Sunday, March 2, 2014

03-02-2014

  It has been a few days since mom's funeral, which was Friday. Mom is in Heaven now but it still hurts, especially at night when I would call. The day I can keep busy but even then it isn't without pain since it involves going through mom's stuff to try and find her Insurance papers, and make sure the food is gone. We gave the items that Hospice left behind to the Senior Center, got some Ensure too. In this world it leaves no time for grief, and that is sad. Mom made millions in her life yet died with debt where she gave most of it away, actually all of it. Bills have to be paid, which we can do for a while, but not forever. Mom looked at me the day before she died and asked why we worked all the time. Why did we buy all this stuff. Why didn't we slow down and enjoy each other more and appreciate what we had rather than working all the time to buy more. I don't know is about all I could come up with, well that, and we seemed to enjoy working all the time. I came to that realization the night I felt my heart beating out of my chest while I smothered and grew cold. I again went through that for almost a year while I fought once again for my life from the throat cancer and the medicine (aka Poison).

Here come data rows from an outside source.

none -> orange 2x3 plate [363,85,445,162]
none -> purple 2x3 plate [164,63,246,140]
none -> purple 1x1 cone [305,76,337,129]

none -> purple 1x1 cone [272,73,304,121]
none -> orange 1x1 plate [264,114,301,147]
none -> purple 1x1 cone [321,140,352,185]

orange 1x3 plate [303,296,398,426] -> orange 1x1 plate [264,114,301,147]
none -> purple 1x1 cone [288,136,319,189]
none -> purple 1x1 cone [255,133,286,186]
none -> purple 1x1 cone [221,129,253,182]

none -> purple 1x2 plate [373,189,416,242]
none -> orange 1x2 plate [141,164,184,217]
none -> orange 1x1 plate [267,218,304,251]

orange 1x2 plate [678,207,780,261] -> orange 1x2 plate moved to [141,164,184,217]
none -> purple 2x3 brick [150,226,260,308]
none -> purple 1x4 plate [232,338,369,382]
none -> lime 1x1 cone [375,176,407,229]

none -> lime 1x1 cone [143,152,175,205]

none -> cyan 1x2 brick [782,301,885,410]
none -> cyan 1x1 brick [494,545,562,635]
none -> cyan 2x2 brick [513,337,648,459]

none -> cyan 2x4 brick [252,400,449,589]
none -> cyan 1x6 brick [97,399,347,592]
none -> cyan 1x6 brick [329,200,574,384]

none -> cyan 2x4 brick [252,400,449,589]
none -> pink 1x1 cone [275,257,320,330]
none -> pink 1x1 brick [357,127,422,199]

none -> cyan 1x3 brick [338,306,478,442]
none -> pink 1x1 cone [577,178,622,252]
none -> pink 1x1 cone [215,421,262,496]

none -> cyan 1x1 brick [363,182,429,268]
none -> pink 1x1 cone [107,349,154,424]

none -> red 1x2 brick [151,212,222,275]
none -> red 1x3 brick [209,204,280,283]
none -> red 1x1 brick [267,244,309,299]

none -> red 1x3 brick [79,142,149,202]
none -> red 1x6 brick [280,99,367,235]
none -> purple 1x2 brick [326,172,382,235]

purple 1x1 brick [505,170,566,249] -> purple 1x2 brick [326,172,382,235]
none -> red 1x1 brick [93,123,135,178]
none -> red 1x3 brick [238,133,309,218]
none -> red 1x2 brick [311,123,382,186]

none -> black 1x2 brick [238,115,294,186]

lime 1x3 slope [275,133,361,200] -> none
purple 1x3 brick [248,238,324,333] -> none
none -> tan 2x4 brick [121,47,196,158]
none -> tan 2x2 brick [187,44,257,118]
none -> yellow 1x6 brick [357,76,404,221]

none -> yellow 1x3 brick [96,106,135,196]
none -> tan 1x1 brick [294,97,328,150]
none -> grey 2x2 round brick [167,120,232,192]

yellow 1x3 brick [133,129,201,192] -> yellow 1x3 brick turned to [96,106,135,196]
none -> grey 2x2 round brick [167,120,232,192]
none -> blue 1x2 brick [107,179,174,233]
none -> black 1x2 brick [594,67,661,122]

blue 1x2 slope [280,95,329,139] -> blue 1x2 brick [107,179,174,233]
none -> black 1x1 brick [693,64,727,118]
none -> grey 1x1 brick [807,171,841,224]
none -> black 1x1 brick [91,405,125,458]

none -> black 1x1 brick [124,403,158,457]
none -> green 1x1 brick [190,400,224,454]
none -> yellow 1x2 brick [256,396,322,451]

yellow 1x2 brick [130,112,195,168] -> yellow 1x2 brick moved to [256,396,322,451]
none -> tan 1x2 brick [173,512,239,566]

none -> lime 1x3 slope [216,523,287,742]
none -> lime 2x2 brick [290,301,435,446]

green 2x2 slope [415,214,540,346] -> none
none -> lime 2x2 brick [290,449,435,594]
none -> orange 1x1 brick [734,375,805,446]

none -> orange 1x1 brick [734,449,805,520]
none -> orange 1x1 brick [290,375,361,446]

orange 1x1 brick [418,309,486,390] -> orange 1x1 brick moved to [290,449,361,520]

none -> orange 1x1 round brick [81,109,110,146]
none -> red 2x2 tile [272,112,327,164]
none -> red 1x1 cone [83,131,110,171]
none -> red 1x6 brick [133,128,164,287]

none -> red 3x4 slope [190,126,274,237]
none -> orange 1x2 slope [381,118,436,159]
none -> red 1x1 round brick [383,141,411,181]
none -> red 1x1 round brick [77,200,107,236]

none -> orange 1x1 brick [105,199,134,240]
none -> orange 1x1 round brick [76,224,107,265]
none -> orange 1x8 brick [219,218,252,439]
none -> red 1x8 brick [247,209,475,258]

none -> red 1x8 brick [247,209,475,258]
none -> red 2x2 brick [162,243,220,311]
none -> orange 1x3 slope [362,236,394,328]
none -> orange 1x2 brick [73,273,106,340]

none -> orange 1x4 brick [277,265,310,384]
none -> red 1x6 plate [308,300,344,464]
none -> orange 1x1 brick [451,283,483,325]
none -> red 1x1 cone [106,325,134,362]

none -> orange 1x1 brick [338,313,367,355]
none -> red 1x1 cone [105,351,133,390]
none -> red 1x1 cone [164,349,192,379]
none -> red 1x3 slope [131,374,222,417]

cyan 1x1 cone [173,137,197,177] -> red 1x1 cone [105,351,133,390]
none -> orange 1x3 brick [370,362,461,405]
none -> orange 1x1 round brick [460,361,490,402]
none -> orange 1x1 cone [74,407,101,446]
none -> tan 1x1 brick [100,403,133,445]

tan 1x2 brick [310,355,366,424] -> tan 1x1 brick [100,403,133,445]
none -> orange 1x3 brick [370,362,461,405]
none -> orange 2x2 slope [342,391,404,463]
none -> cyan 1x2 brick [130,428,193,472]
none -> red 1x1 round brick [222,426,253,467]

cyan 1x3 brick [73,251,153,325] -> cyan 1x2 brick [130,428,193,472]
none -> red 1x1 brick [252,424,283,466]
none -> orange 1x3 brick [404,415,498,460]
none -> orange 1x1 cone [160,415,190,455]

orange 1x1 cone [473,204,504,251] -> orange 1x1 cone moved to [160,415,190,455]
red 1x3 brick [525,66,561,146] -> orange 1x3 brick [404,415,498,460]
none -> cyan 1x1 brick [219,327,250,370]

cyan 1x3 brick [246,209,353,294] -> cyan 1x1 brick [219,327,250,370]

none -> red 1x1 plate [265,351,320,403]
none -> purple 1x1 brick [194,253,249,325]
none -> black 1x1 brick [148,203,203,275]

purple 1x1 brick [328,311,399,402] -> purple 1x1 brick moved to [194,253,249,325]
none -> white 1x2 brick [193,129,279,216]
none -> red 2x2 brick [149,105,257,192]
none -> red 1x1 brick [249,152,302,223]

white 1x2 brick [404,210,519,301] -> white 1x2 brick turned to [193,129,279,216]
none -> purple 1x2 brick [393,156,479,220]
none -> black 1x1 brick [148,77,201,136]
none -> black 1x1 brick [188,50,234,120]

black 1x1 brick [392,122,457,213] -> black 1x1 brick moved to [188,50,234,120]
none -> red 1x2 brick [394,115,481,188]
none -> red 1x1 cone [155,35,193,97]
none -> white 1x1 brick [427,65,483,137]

  At night I called her... every night. We would talk throughout the day on and off but at night at least once, usually more. I miss though brief calls. I remains strong so that the rest will and when I break I go off alone to do it. Megan has really taken it hard, she worked so hard to take care of mom. Funny, mom didn't have a lot to do with Megan when she was small, I guess she just didn't know how or was afraid of her with her hearing loss. She clung to Annie yet stayed at a distance to Megan, but dad didn't. Yet in the end it wasn't Annie who took care of mom it was Megan, Annie helped twice but Megan would not leave her side. Megan stayed the nights and the last week she wouldn't leave during the days either, and barely slept. Needless to say, she is sick physically too. I swear she sounds like she has Pneumonia too.

  Tomorrow I go for my blood work, a week late but the doctor should have it in time for Friday's appointment, he will just have to look it over a bit quicker. The creams seems to be helping with the patches of CTCL, the shampoo and stuff for the stress related infection on my scalp... not so much. I go soon to Rathfoot too for a follow-up.